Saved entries
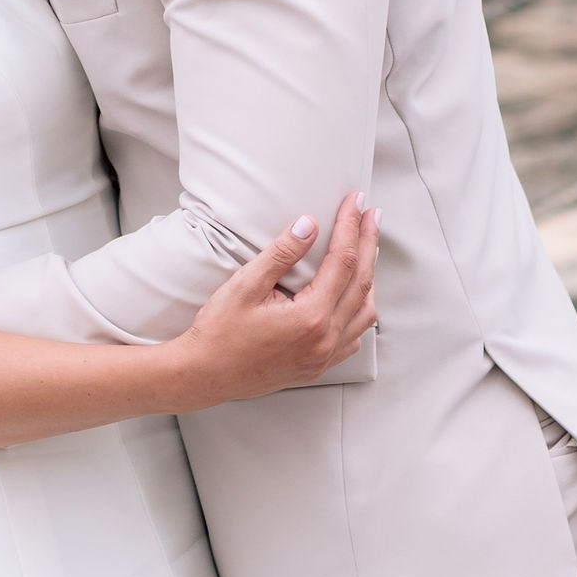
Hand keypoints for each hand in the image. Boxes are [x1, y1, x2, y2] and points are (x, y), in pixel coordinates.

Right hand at [172, 200, 377, 406]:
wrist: (204, 376)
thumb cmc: (219, 333)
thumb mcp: (245, 286)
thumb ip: (281, 254)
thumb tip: (309, 225)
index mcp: (311, 317)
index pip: (343, 261)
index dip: (351, 226)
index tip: (356, 201)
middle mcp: (325, 339)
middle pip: (362, 282)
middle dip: (369, 243)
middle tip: (372, 215)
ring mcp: (324, 356)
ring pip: (365, 313)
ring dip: (369, 278)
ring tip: (365, 250)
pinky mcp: (317, 366)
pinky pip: (353, 337)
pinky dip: (359, 311)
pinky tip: (350, 297)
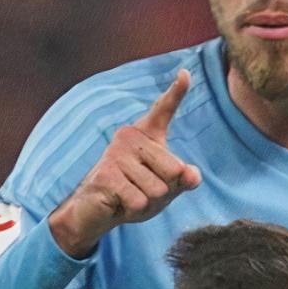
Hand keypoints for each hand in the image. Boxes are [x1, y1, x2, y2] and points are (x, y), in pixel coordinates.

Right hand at [48, 70, 203, 256]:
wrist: (95, 214)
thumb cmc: (133, 196)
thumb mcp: (165, 188)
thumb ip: (182, 179)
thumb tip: (192, 175)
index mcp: (146, 135)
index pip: (163, 110)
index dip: (176, 92)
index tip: (185, 74)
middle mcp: (129, 136)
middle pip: (174, 170)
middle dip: (164, 191)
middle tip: (140, 191)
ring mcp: (115, 153)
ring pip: (158, 189)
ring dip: (147, 203)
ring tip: (128, 197)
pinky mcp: (106, 174)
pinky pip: (140, 200)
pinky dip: (133, 210)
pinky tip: (118, 204)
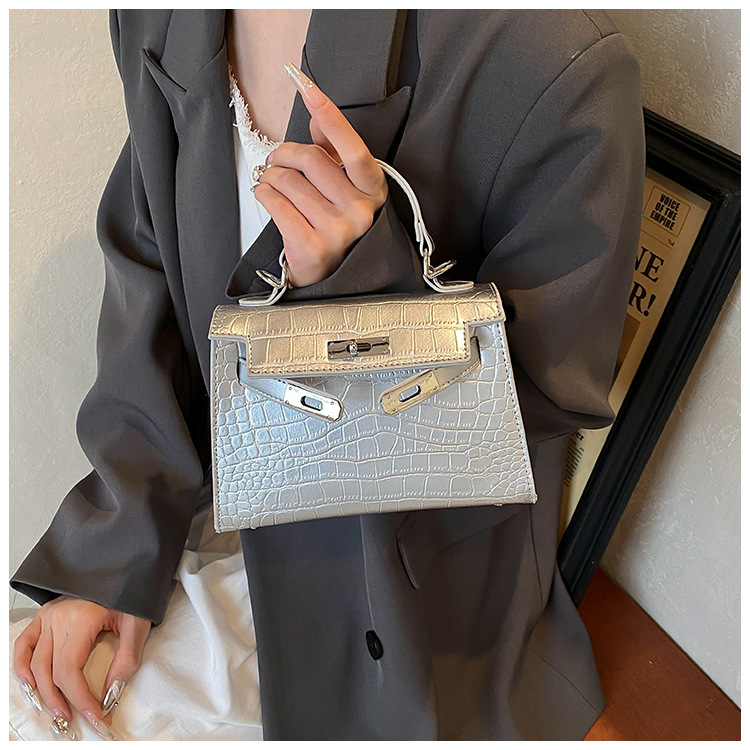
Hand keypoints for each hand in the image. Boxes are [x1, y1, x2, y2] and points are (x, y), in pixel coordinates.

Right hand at [12, 595, 150, 738]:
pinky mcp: (45, 614)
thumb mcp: (138, 623)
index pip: (70, 669)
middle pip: (51, 671)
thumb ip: (127, 658)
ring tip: (58, 711)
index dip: (80, 698)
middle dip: (64, 701)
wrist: (126, 567)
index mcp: (81, 617)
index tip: (96, 714)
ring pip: (35, 663)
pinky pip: (24, 644)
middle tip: (79, 719)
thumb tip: (111, 692)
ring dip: (43, 692)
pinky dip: (22, 667)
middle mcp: (59, 616)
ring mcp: (49, 614)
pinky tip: (31, 685)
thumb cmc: (132, 591)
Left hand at [252, 61, 388, 288]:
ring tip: (274, 184)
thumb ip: (332, 148)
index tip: (308, 87)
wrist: (325, 274)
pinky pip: (275, 203)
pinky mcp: (312, 246)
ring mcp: (338, 232)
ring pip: (288, 181)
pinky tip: (268, 197)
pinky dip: (264, 194)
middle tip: (277, 161)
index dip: (330, 116)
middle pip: (310, 159)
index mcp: (373, 190)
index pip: (352, 148)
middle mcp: (361, 212)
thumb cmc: (332, 222)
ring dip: (271, 177)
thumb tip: (317, 109)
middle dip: (284, 154)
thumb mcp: (342, 185)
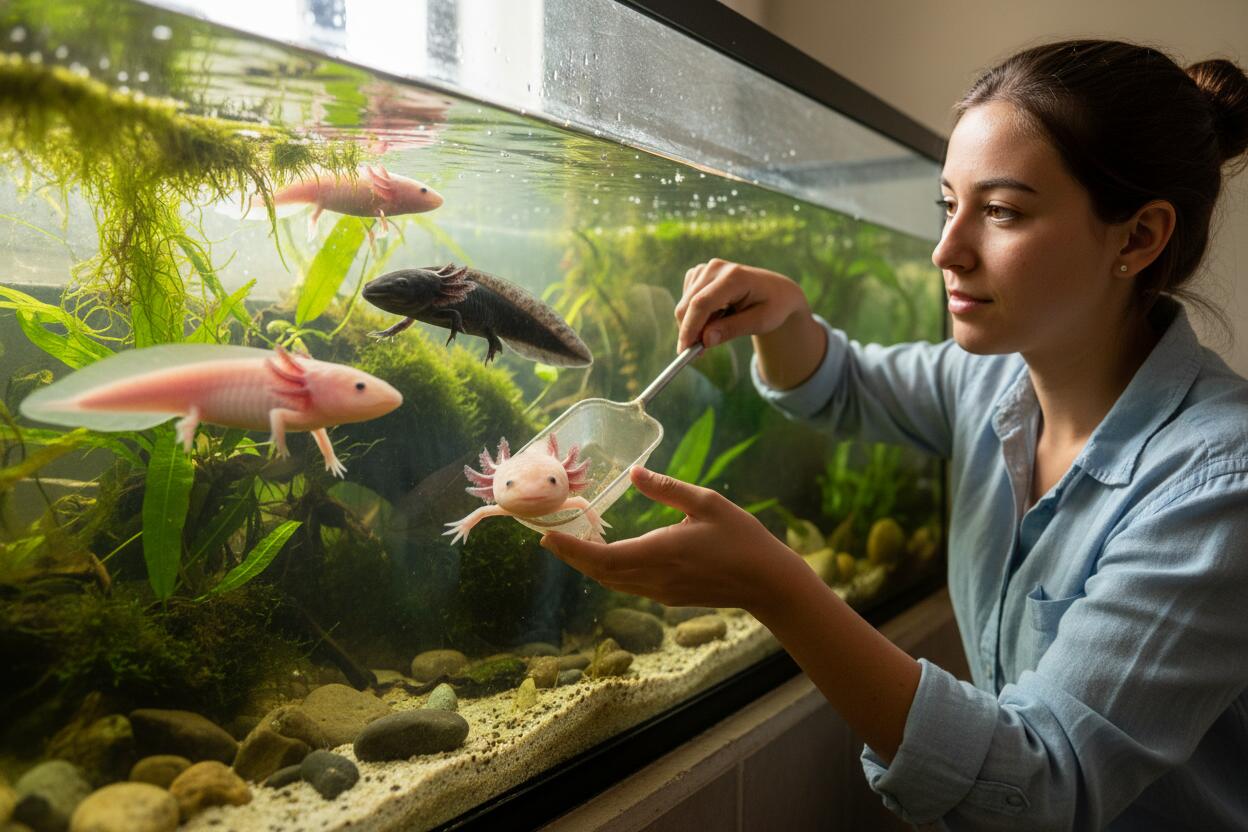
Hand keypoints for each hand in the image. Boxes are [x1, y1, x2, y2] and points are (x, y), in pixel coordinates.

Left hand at [540, 466, 805, 612]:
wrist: (767, 583)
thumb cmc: (741, 539)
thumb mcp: (706, 503)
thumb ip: (667, 489)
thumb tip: (634, 473)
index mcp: (659, 552)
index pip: (601, 556)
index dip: (570, 548)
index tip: (546, 536)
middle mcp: (653, 577)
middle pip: (599, 572)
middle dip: (571, 556)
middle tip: (548, 539)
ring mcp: (661, 591)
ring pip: (612, 582)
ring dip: (589, 565)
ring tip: (571, 545)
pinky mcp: (669, 597)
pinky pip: (628, 585)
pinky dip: (609, 571)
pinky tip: (607, 556)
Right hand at [675, 258, 809, 351]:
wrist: (776, 290)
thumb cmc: (773, 305)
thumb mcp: (760, 322)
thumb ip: (732, 329)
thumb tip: (705, 340)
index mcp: (735, 277)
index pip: (702, 303)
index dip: (690, 327)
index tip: (684, 350)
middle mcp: (716, 268)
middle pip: (689, 304)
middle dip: (689, 331)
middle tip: (699, 353)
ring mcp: (706, 269)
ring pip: (685, 304)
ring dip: (693, 324)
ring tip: (718, 330)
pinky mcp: (699, 274)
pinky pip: (686, 300)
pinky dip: (694, 315)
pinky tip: (714, 317)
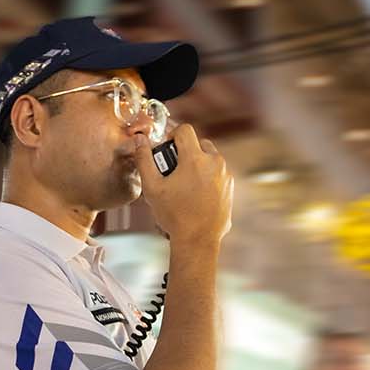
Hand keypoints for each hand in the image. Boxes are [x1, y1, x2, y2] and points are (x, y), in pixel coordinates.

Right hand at [132, 122, 231, 245]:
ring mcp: (225, 175)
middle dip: (186, 151)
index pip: (185, 130)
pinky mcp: (230, 187)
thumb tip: (139, 139)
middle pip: (199, 142)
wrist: (198, 239)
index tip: (166, 149)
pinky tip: (196, 194)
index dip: (172, 135)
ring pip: (210, 158)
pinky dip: (207, 177)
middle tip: (173, 169)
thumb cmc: (174, 215)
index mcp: (195, 158)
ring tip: (184, 184)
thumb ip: (144, 159)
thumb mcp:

• Brief
An exact copy of the entries, minus the pictures, is what to return.

• Expected answer
Hand keypoints for each hand in the image. Boxes are [x1, y1, x2, y2] and points are (x, y), in pixel coordinates.

Right hand at [172, 200, 377, 406]:
wrist: (204, 376)
thumb cmc: (219, 333)
thumb mcp: (245, 286)
thumb ip: (281, 254)
thumb tip: (309, 225)
index mcp: (311, 317)
index pip: (343, 261)
index dip: (351, 226)
index tip: (356, 201)
middle mcp: (325, 339)
middle pip: (362, 282)
middle dip: (369, 243)
middle tip: (372, 215)
ring mcp: (324, 356)
ring pip: (365, 313)
ring dip: (369, 278)
ring tip: (365, 250)
pinky mcp: (317, 366)
pinky pip: (353, 337)
pinky dip: (359, 311)
pinky tip: (350, 297)
Hand keypoints for each hand in the image. Boxes are [x1, y1, x2, y2] and points are (x, y), in pixel coordinates.

Right hand at [48, 70, 203, 256]:
wrist: (95, 214)
thumb cmc: (133, 196)
thumb mcp: (165, 188)
thumb ip: (182, 179)
thumb tip: (192, 175)
index mcp: (146, 135)
index pip: (163, 110)
index dip: (176, 92)
index tip: (185, 74)
middle mcp: (129, 136)
middle pip: (174, 170)
middle dip: (164, 191)
middle tip: (140, 191)
ring mcp: (115, 153)
ring pip: (158, 189)
ring dip: (147, 203)
ring tip: (128, 197)
pinky mcp: (106, 174)
pinky pip: (140, 200)
pinky dip: (133, 210)
pinky tip: (118, 204)
Hand keypoints for each hand in the image. Boxes are [x1, y1, x2, y2] and points are (x, y), in pixel coordinates.

Right hand at [12, 595, 150, 738]:
pinky mcp: (45, 614)
thumb mcp: (138, 623)
index pip: (70, 669)
middle pip: (51, 671)
thumb ip: (127, 658)
ring tip: (58, 711)
index dip: (80, 698)
middle dip: (64, 701)
wrist: (126, 567)
index mcp: (81, 617)
index tip: (96, 714)
ring pip: (35, 663)
pinky pip: (24, 644)
middle tip: (79, 719)
thumb tip: (111, 692)
ring dip: (43, 692)
pinky dip: (22, 667)
middle mcp: (59, 616)
ring mcp: (49, 614)
pinky tip: (31, 685)
thumb cmc: (132, 591)
Left hand at [252, 61, 388, 288]:
ring tip: (274, 184)
thumb ip: (332, 148)
index tip: (308, 87)
wrist: (325, 274)
pinky pip: (275, 203)
pinky mcp: (312, 246)
ring mcp: (338, 232)
ring pip: (288, 181)
pinky tip: (268, 197)
pinky dip: (264, 194)
middle tip: (277, 161)
index dip: (330, 116)
middle pip: (310, 159)
index mcp: (373, 190)
index pip: (352, 148)
middle mcp: (361, 212)
thumb cmc: (332, 222)
ring dip: (271, 177)
thumb tip: (317, 109)
middle dip: (284, 154)
thumb mcp: (342, 185)
Hand keypoints for each hand in the image. Boxes are [x1, y1, x2, y2] and points are (x, y), in pixel coordinates.

Left hand at [540, 466, 805, 612]:
wrist: (767, 583)
thumb cmc: (741, 539)
thumb mcp: (706, 503)
thumb ip: (667, 489)
thumb tip: (634, 473)
index mcp: (659, 552)
index pip: (601, 556)
index dip: (570, 548)
index tip: (546, 536)
middle mcp: (653, 577)
middle pip: (599, 572)
middle dip: (571, 556)
middle tip: (548, 539)
ring mcp: (661, 591)
ring pip: (612, 582)
ring dip: (589, 565)
ring tip: (571, 545)
pinky mcp: (669, 597)
pinky pip: (628, 585)
pinky dip: (609, 571)
pinky tip: (607, 556)
Right hand at [675, 258, 809, 351]:
wrist: (776, 290)
thumb cmc: (773, 305)
thumb mcp: (760, 322)
thumb ip: (732, 329)
thumb tip: (705, 340)
index mcp: (735, 277)
index pip: (702, 303)
index dip: (690, 327)
index tip: (684, 350)
middle mcp: (716, 268)
middle pip: (689, 304)
middle dip: (689, 331)
middle tip: (699, 353)
ring mcp: (706, 269)
ring pip: (685, 304)
ring dip: (693, 324)
ring tip: (718, 330)
pinky mcp: (699, 274)
pinky pip: (686, 300)
pinky dip: (694, 315)
pinky tip: (714, 317)
Hand keypoints for each hand in the image. Boxes are [x1, y1, x2, y2] and points are (x, y), in pixel coordinates.

Right hand at [132, 122, 231, 245]:
ring mcp: (225, 175)
middle dip: (186, 151)
index pip: (185, 130)
pinky mcp: (230, 187)
thumb tip: (139, 139)
middle pip: (199, 142)
wrist: (198, 239)
index tip: (166, 149)
pinky tip: (196, 194)
index dip: (172, 135)
ring pip: (210, 158)
pinky dip: (207, 177)
middle tip: (173, 169)
thumb cmc: (174, 215)
index mcp: (195, 158)
ring tip: (184, 184)
thumb ip: (144, 159)
thumb mcp:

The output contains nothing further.